Gravel is being dumped from a conveyor belt at a rate of 10 cubic feet per minute. It forms a pile in the shape of a right circular cone whose base diameter and height are always equal to each other. How fast is the height of the pile increasing when the pile is 20 feet high?

v=1/3*pi*r^2h r=2/h

V=1/3*pi*(h/2)^2*h
=1/3*pi*h^2/4*h
=1/12*pi*h^3

V'=10ft^3/min
h=20ft

V'=1/12*pi*3h^2*h'

10=1/12*pi*3(20)^2*h'
solve for h'

To find the rate at which the height of the pile is increasing, we need to use related rates and differentiate the equation that relates the various quantities involved.

Let's denote the height of the pile as h and the radius of the base as r.
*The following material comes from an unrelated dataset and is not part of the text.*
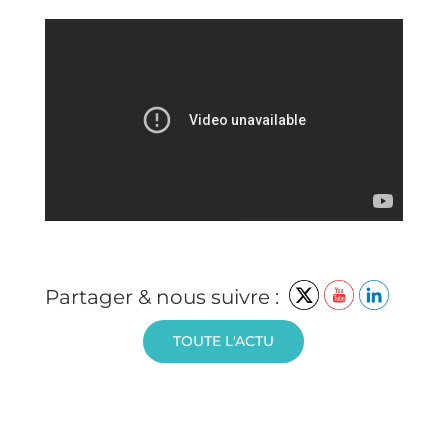
Partager & nous suivre :
TOUTE L'ACTU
Since the base diameter and height are always equal, the radius is half the height, i.e., r = h/2.

We are given that gravel is being dumped at a rate of 10 cubic feet per minute. This means that the volume of the cone, V, is increasing at a rate of 10 cubic feet per minute.
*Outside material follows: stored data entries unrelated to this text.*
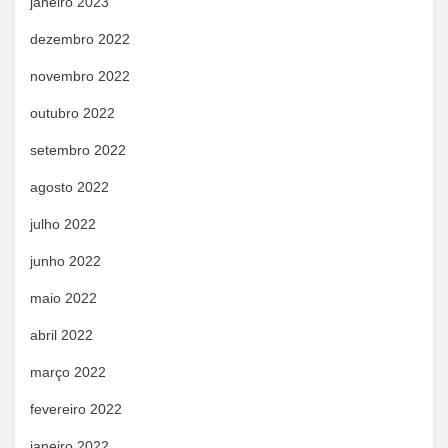
janeiro 2023
dezembro 2022
novembro 2022
outubro 2022
setembro 2022
agosto 2022
julho 2022
junho 2022
maio 2022
abril 2022
março 2022
fevereiro 2022
janeiro 2022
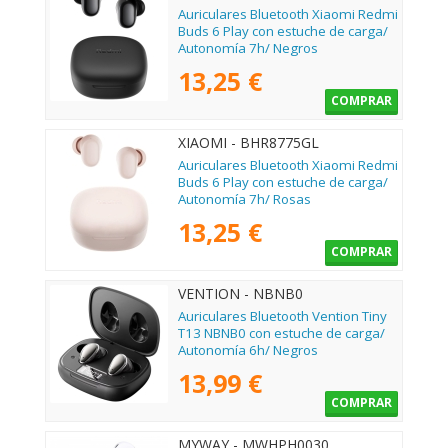
Auriculares Bluetooth Xiaomi Redmi
Buds 6 Play con estuche de carga/
Autonomía 7h/ Negros
13,25 €
COMPRAR
XIAOMI - BHR8775GL
Auriculares Bluetooth Xiaomi Redmi
Buds 6 Play con estuche de carga/
Autonomía 7h/ Rosas
13,25 €
COMPRAR
VENTION - NBNB0
Auriculares Bluetooth Vention Tiny
T13 NBNB0 con estuche de carga/
Autonomía 6h/ Negros
13,99 €
COMPRAR
MYWAY - MWHPH0030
The volume of a cone is given by the formula V = (1/3)πr^2h. Substituting r = h/2, we can rewrite the equation as V = (1/12)πh^3.

Differentiating both sides of the equation with respect to time t, we get dV/dt = (1/4)πh^2 dh/dt.

Since dV/dt is given as 10 cubic feet per minute, we have (1/4)πh^2 dh/dt = 10.

Now we can solve for dh/dt, the rate at which the height is changing, when the height h is 20 feet.

Substituting h = 20 into the equation, we have (1/4)π(20)^2 dh/dt = 10.

Simplifying, we get (1/4)π(400) dh/dt = 10.

Multiplying both sides by 4/π(400), we have dh/dt = 10 / (4/π(400)).

Simplifying further, we get dh/dt = 5 / π(100).

Therefore, when the height of the pile is 20 feet, the rate at which the height is increasing is 5 / π(100) feet per minute.